Lawless scrutinized my reaction carefully. I still wasn’t sure if he was on the take, so I tried to keep my expression neutral, even though this validated my hunch that the Christmas tree lot hadn’t been shot up by the violent wing of the anti-Christmas lobby. It was good to know Bender was alive and not killed by the .22 caliber one-shot that had killed the blue spruce.
“Here’s something else. I got a call this morning from a guy I’ve written about for five years. Louie Murray, aka Louis Moran aka Lucky Louie aka Lola Lou. That was during his drag years.”
“Sounds like a busy man. Except for his drag years.”
“That’s Louie all right. Busy. Used to run a craps game in Freemansburg. Been in and out of jail a dozen times. Anyway, he read Roach’s story this morning about Shatsky being a successful travel agent and all, how she was a fifth-degree queen of the muckety-muck for the Order of the Eastern Star and such. Fucking church lady. Seems he had quite a problem with that.”
Something in Lawless’s statement hit a nerve, triggered a memory I couldn’t quite place in context. I hate when that happens. It’s like forgetting what you want to say.
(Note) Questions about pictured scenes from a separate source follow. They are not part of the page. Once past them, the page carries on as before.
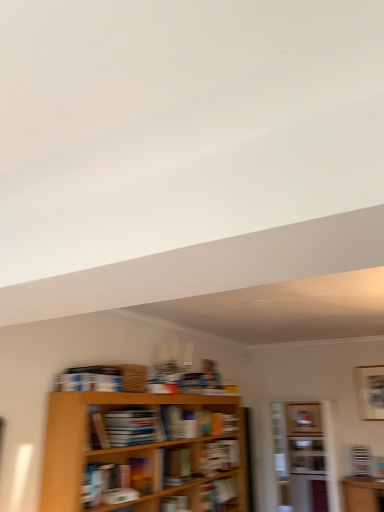
Question: Does hardcover book at center, the sixth book viewed from the right, have a lesser width compared to matte brown book at center, which ranks as the 4th book in back-to-front order?

Choices:
 (A) no
 (B) yes

Answer: (A)

Question: Is hardcover book at center, arranged as the first book when viewed from the front, at the left side of matte brown book at center, which ranks as the 4th book in back-to-front order?

Choices:
 (A) no
 (B) yes

Answer: (B)

Question: From the image's perspective, would you say hardcover book at center, which is the 1th book from left to right, is shown under matte brown book at center, which ranks as the 4th book in back-to-front order?

Choices:
 (A) yes
 (B) no

Answer: (B)

Question: Does hardcover book at center, which is the 1th book from left to right, have a greater width compared to matte brown book at center, the 4th book positioned from the right?

Choices:
 (A) no
 (B) yes

Answer: (B)

Question: Is point (180, 476) positioned closer to the camera than point (201, 502)?

Choices:
 (A) farther
 (B) closer

Answer: (B)

Question: Would you say matte brown book at center, which appears as the third book when viewed from the front, is to the left or to the right of hardcover book at center, placed as the 3th book when sorted from back to front, in the picture?

Choices:
 (A) left
 (B) right

Answer: (A)

Question: Do you think matte brown book at center, which ranks as the 4th book in back-to-front order, is within hardcover book at center, placed as the 3th book when sorted from back to front, or outside of it?

Choices:
 (A) inside
 (B) outside

Answer: (B)

Question: In terms of height, does matte brown book at center, which appears as the third book when viewed from the front, look taller or shorter compared to hardcover book at center, placed as the 3th book when sorted from back to front?

Choices:
 (A) short
 (B) tall

Answer: (B)

Question: From a real-world perspective, is wooden bookshelf at center positioned above or below white glossy cabinet at center?

Choices:
 (A) above
 (B) below

Answer: (A)

Question: Considering the positions of wooden bookshelf at center and white glossy cabinet at center in the image, is wooden bookshelf at center wider or thinner than white glossy cabinet at center?

Choices:
 (A) thin
 (B) wide

Answer: (B)

Question: From the image's perspective, relative to white glossy cabinet at center, is wooden bookshelf at center above or below?

Choices:
 (A) above
 (B) below

Answer: (A)

Question: Based on their sizes in the image, would you say wooden bookshelf at center is bigger or smaller than white glossy cabinet at center?

Choices:
 (A) big
 (B) small

Answer: (A)

Question: From the image's perspective, is white glossy cabinet at center positioned above or below matte black bookshelf at lower right, the first book from the back?

Choices:
 (A) above
 (B) below

Answer: (B)

Question: Based on their sizes in the image, would you say white glossy cabinet at center is bigger or smaller than matte black bookshelf at lower right, the 1th book viewed from the right?

Choices:
 (A) big
 (B) small

Answer: (B)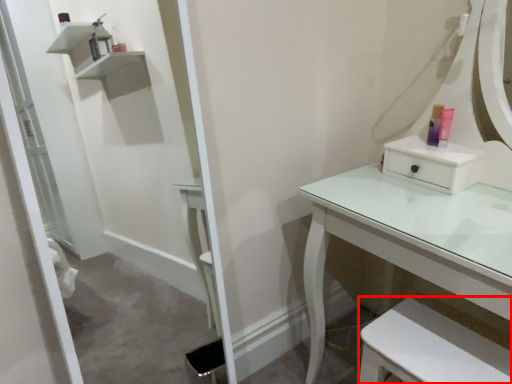
Question: From the image, what is the correct spatial relationship of step stool (annotated by the red box) in relation to toiletry?

Choices:
 (A) right
 (B) left

Answer: (B)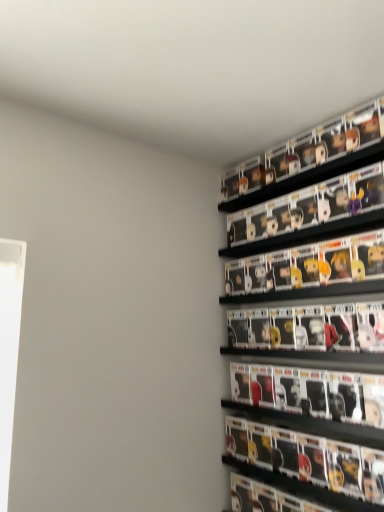
Question: From the image's perspective, is matt black figurines at upper right, the first shelf in the bottom-to-top sequence, located above or below matte black figure at right?

Choices:
 (A) below
 (B) above

Answer: (B)

Question: Which is correct: matt black figurines at upper right, positioned as the second shelf in top-to-bottom order, is inside matte black figure at right, or outside of it?

Choices:
 (A) inside
 (B) outside

Answer: (B)

Question: Considering the real-world distances, which object is farthest from the matt black figurines at upper right, the first shelf in the bottom-to-top sequence?

Choices:
 (A) matte black figure at right
 (B) black plastic shelf at upper right, positioned as the first shelf in top-to-bottom order

Answer: (A)

Question: Which is farther from the matt black figurines at upper right, the first shelf in the bottom-to-top sequence?

Choices:
 (A) matte black figure at right
 (B) black plastic shelf at upper right, positioned as the first shelf in top-to-bottom order

Answer: (A)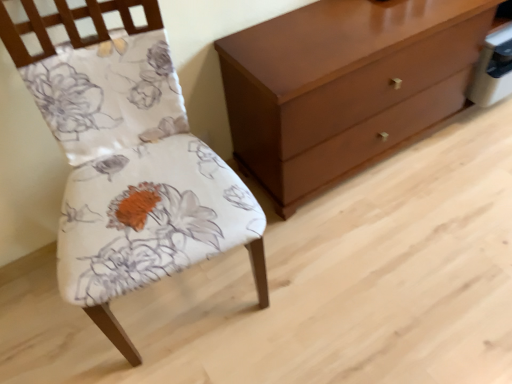
At what (x,y) coordinates should I click in order to perform the action: click on floral fabric chair at left. Please return your answer as a coordinate pair (x, y). The height and width of the screenshot is (384, 512). Looking at the image, I should click on (71, 25).

What do you see at coordinates (71, 25) in the screenshot? I see `floral fabric chair at left` at bounding box center [71, 25].

Locate an element on the screen. Image resolution: width=512 pixels, height=384 pixels. matte brown chest of drawers at right is located at coordinates (344, 85).

What do you see at coordinates (344, 85) in the screenshot? Image resolution: width=512 pixels, height=384 pixels. I see `matte brown chest of drawers at right` at bounding box center [344, 85].

Identify the location of floral fabric chair at left. (71, 25).

Which is more to the right, matte brown chest of drawers at right or floral fabric chair at left?

Positioned to the right is matte brown chest of drawers at right.

Between matte brown chest of drawers at right and floral fabric chair at left, which one is positioned in front?

floral fabric chair at left is more forward.

Is point (426, 63) less distant than point (0, 32)?

No, (426, 63) is behind (0, 32).

From the image's perspective, who appears lower, matte brown chest of drawers at right or floral fabric chair at left?

floral fabric chair at left.

From a real-world perspective, relative to floral fabric chair at left, is matte brown chest of drawers at right vertically above or below?

matte brown chest of drawers at right is situated lower than floral fabric chair at left in the real world.

In the scene shown: Is matte brown chest of drawers at right wider or thinner than floral fabric chair at left?

Clearly, matte brown chest of drawers at right has less width compared to floral fabric chair at left.

Who is taller, matte brown chest of drawers at right or floral fabric chair at left?

floral fabric chair at left is taller.

Between matte brown chest of drawers at right and floral fabric chair at left, which one has smaller size?

floral fabric chair at left.

Based on the photo, choose the correct answer: Is matte brown chest of drawers at right inside floral fabric chair at left or outside it?

matte brown chest of drawers at right is located beyond the bounds of floral fabric chair at left.

Are matte brown chest of drawers at right and floral fabric chair at left far apart?

matte brown chest of drawers at right is actually quite close to floral fabric chair at left.

Is matte brown chest of drawers at right facing away from floral fabric chair at left?

No, floral fabric chair at left is not at the back of matte brown chest of drawers at right.

How far apart are matte brown chest of drawers at right and floral fabric chair at left?

matte brown chest of drawers at right is 65.73 centimeters away from floral fabric chair at left.

Where is `chair above the matte brown chest of drawers at right (from a real-world perspective)`? chair above the matte brown chest of drawers at right (from a real-world perspective) is located at coordinates (71, 25).

Which is more to the right, floral fabric chair at left or matte brown chest of drawers at right?

Positioned to the right is matte brown chest of drawers at right.

Which object is closer to the camera, floral fabric chair at left or matte brown chest of drawers at right?

floral fabric chair at left is more forward.

Considering the points (263, 298) and (402, 2), which point is in front, point (263, 298) or point (402, 2)?

The point (263, 298) is closer.

From the image's perspective, is floral fabric chair at left above or below matte brown chest of drawers at right?

Clearly, from the image's perspective, floral fabric chair at left is below matte brown chest of drawers at right.

From a real-world perspective, is floral fabric chair at left beneath matte brown chest of drawers at right?

No.

Is floral fabric chair at left wider than matte brown chest of drawers at right?

Yes, floral fabric chair at left is wider than matte brown chest of drawers at right.

Who is taller, floral fabric chair at left or matte brown chest of drawers at right?

With more height is floral fabric chair at left.

Between floral fabric chair at left and matte brown chest of drawers at right, which one has larger size?

With larger size is matte brown chest of drawers at right.

Is floral fabric chair at left inside the boundaries of matte brown chest of drawers at right, or outside?

floral fabric chair at left cannot be found inside matte brown chest of drawers at right.

Is floral fabric chair at left far from matte brown chest of drawers at right?

No, floral fabric chair at left is not far from matte brown chest of drawers at right.

Is floral fabric chair at left turned away from matte brown chest of drawers at right?

floral fabric chair at left does not have its back to matte brown chest of drawers at right.

Locate an element on the screen. The width and height of the screenshot is (512, 384). chest of drawers that appears on the right of floral fabric chair at left is located at coordinates (344, 85).

The image size is (512, 384). Find the location of `chest of drawers below the floral fabric chair at left (from a real-world perspective)`. chest of drawers below the floral fabric chair at left (from a real-world perspective) is located at coordinates (344, 85).

Identify the location of chair above the matte brown chest of drawers at right (from a real-world perspective). (71, 25).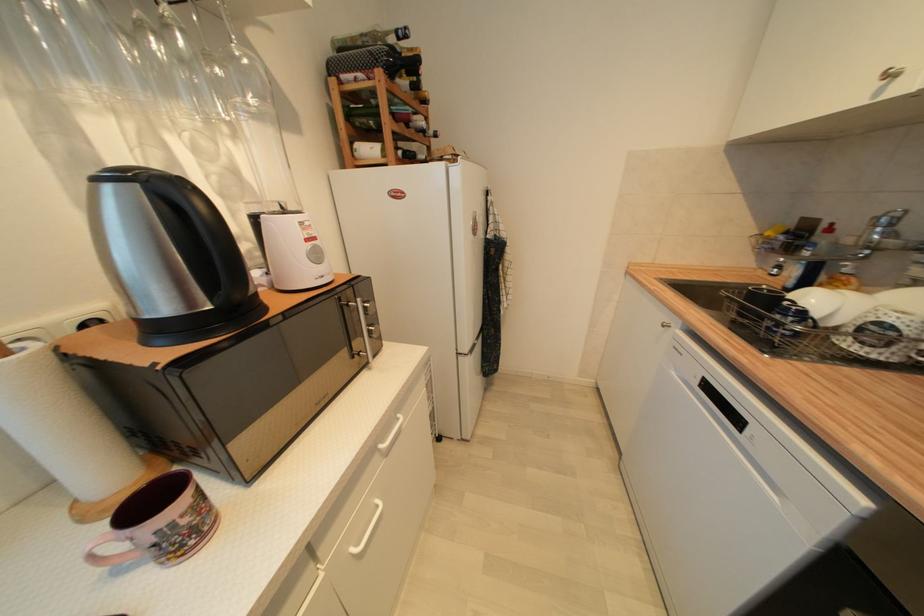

I just knew this was what my senior years were going to be like if I didn’t start eating gingko by the bucket.
“Are you listening to me?”
“I’m listening,” I said, still trying to remember.
“Louie claims Shatsky hired him last year, during one of his brief vacations from the clink, to work on one of her Love Boat cruises off Atlantic City. Wasn’t interested in him serving drinks or swabbing the deck. Louie claims she wanted him to put his con artist skills to good use posing as a rising Lehigh steel exec looking for the perfect wife. Louie said he got laid on that cruise more times than he could count and still Debbie paid him big bucks for his services.”
That was it! The night before in the women’s room, either Tess or the brunette had mentioned the “lust boat” cruises being filled with ex-cons. But why would Debbie use ex-cons to pose as loopers? Why didn’t she use the real thing?
Loopers were men, always men, who ground out successive six-month stints at the steel plants in Baltimore, Williamsport, Johnstown, Lebanon, Pottstown and, if they were fortunate, San Francisco, before being deemed worthy of vice president status. They were the industrial equivalent of circuit riders, lonely and often single, looking for women willing to pull up roots twice a year and move on. Either that or settle for a one-night stand.
For many in Lehigh’s working-class community, marrying a looper meant a step up the economic ladder, a financially secure lifestyle. A looper who survived the circuit was assured a six-figure salary, a nice house in a good neighborhood, an automatic membership to the country club and the permanent title of vice president.